Es war der einzige Weg, um zu überleben und diese ganze Last von meinen Schultern zu bekommen. Das zu tun, war angsteinflößend, obwohl man es zunächst einmal nur für sich tut. Aber diese Angst war für mich auch wie ein Licht in der Dunkelheit. Wenn ich mich davor fürchte, etwas zu sagen, dann kann ich mir sicher sein, dass ich die richtigen Worte benutze.
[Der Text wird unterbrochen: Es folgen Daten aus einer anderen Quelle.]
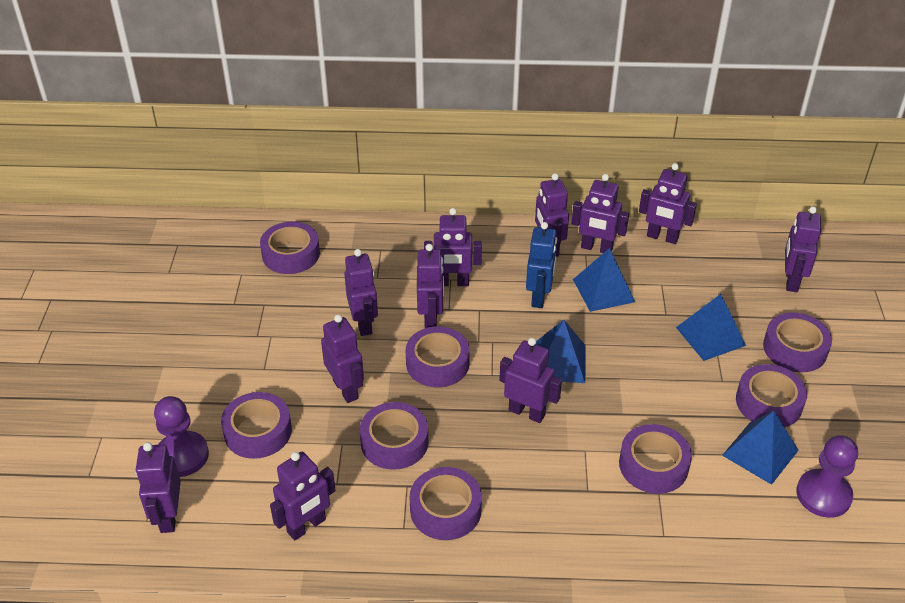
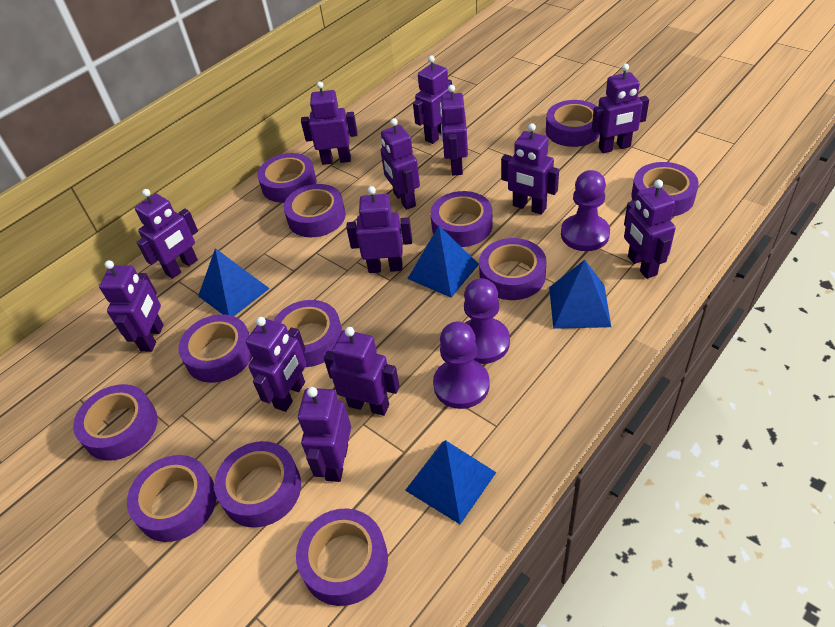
blue robot: 1 -> 0
purple pawn: 2 -> 3
purple robot: 11 -> 13
purple tape: 8 -> 12

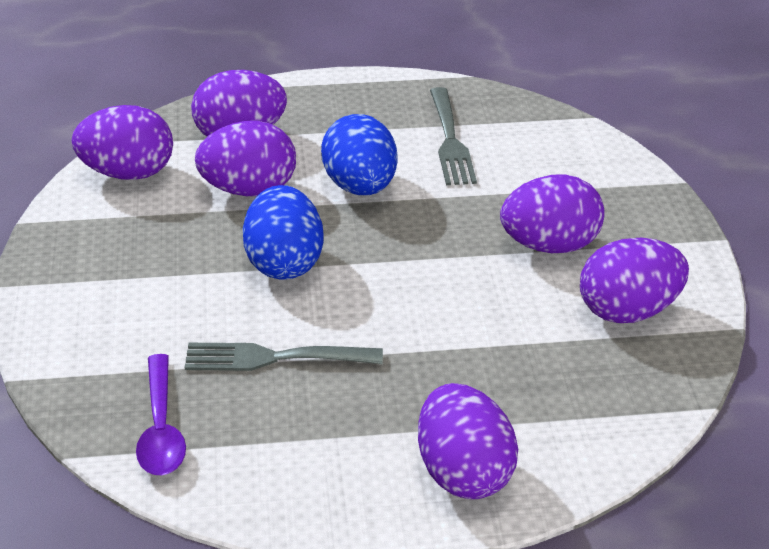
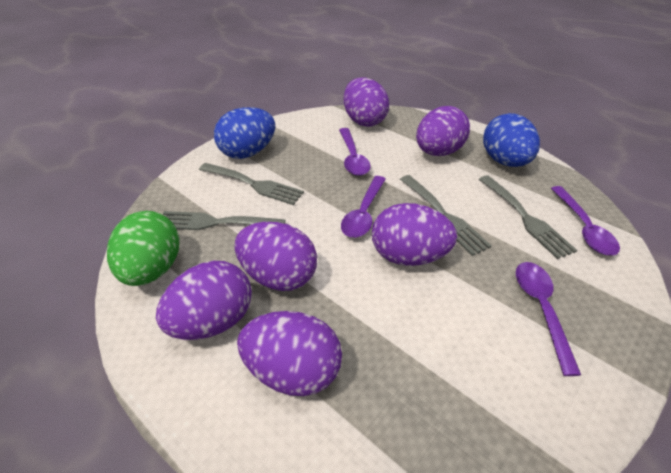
green egg: 0 -> 1
grey fork: 2 -> 4
purple spoon: 1 -> 4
Im Moment habe ich nichts anderes zu geben als mich selbst. Ich habe auch nichts anderes mehr – alles andere ist weg. Ich will, dass meine Musik so gegenwärtig ist, wie es nur geht. Wir sind nun seit mehr als 20 Jahren unterwegs, und noch nie hatten wir so viele Leute, die uns gut finden. Wenn ich Fans unserer Musik treffe, erlebe ich sie als wundervolle und sehr aufgeschlossene Menschen. Das gibt mir das Gefühl, dass ich vielleicht doch nicht jenes der drei Schweinchen bin, das sein Haus aus Stroh gebaut hat, sondern das mit dem Haus aus Steinen. Der Grund dafür ist, dass ich versuche, so aufrecht wie nur möglich zu sein. Das fing schon damit an, dass wir uns Queens Of The Stone Age genannt haben, um die ganzen homophoben, frauenfeindlichen und rassistischen Leute direkt loszuwerden. Und ich hoffe, dass unsere Fans uns bis heute die Treue halten, weil wir versuchen, so aufrecht zu sein wie menschenmöglich.

Also war und ist Musik das Heilmittel gegen deine “Emotion Sickness”?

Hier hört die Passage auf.